• GIVEN DATA

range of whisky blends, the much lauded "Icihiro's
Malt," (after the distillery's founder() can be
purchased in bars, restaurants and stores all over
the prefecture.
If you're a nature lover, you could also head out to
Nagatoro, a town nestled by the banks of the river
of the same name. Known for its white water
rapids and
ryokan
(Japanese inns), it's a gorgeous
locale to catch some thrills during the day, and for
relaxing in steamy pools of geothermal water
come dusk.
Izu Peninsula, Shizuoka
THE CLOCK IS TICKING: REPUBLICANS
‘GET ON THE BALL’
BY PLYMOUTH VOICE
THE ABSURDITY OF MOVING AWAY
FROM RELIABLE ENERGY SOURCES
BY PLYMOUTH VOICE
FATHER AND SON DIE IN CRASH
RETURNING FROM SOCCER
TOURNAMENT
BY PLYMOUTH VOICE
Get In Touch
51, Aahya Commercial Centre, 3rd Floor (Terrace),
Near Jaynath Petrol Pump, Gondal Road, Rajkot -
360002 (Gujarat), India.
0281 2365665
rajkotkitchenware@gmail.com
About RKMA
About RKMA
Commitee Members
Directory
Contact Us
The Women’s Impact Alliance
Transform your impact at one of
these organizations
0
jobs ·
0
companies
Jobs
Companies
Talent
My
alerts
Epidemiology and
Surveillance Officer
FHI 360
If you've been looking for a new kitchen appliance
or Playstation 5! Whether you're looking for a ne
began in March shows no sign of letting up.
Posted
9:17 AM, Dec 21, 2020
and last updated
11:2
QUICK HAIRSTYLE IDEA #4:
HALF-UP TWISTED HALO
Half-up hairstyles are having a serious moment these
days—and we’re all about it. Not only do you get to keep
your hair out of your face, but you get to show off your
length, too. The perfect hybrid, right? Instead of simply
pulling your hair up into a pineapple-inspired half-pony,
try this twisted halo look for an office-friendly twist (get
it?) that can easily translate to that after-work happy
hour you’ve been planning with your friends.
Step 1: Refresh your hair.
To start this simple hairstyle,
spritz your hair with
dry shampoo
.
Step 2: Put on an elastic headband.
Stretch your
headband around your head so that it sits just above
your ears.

--

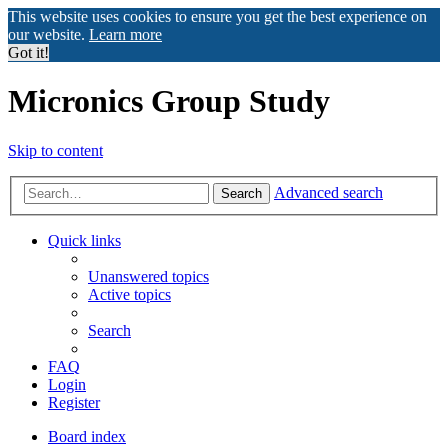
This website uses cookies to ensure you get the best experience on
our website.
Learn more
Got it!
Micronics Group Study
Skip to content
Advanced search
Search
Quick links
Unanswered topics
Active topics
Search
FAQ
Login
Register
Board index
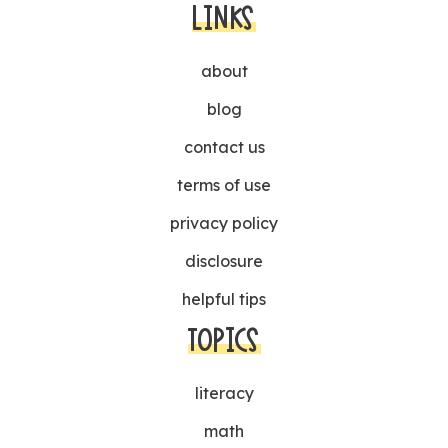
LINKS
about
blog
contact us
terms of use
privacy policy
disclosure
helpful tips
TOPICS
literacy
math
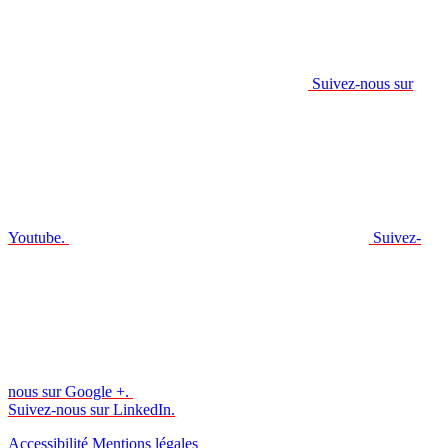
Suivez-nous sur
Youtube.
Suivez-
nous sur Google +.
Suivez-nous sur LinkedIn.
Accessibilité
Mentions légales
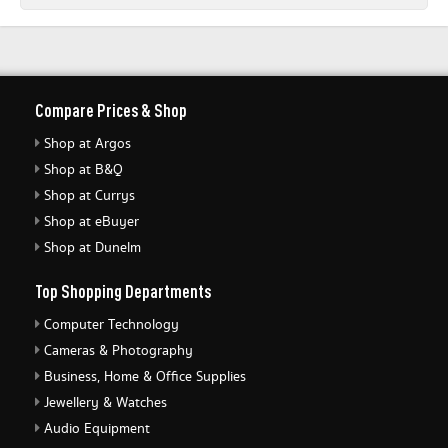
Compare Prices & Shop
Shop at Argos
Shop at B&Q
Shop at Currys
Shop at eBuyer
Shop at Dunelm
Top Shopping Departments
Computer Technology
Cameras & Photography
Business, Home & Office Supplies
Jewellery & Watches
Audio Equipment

• ABOUT THIS EXERCISE
From the entries above, print the lines beginning at the one with "began in March shows no sign of letting up." and stopping after the one with "it?) that can", exactly as written and with nothing else.

• RESULT FOR THIS EXERCISE
began in March shows no sign of letting up.
Posted
9:17 AM, Dec 21, 2020
and last updated
11:2
QUICK HAIRSTYLE IDEA #4:
HALF-UP TWISTED HALO
Half-up hairstyles are having a serious moment these
days—and we’re all about it. Not only do you get to keep
your hair out of your face, but you get to show off your
length, too. The perfect hybrid, right? Instead of simply
pulling your hair up into a pineapple-inspired half-pony,
try this twisted halo look for an office-friendly twist (get
it?) that can easily translate to that after-work happy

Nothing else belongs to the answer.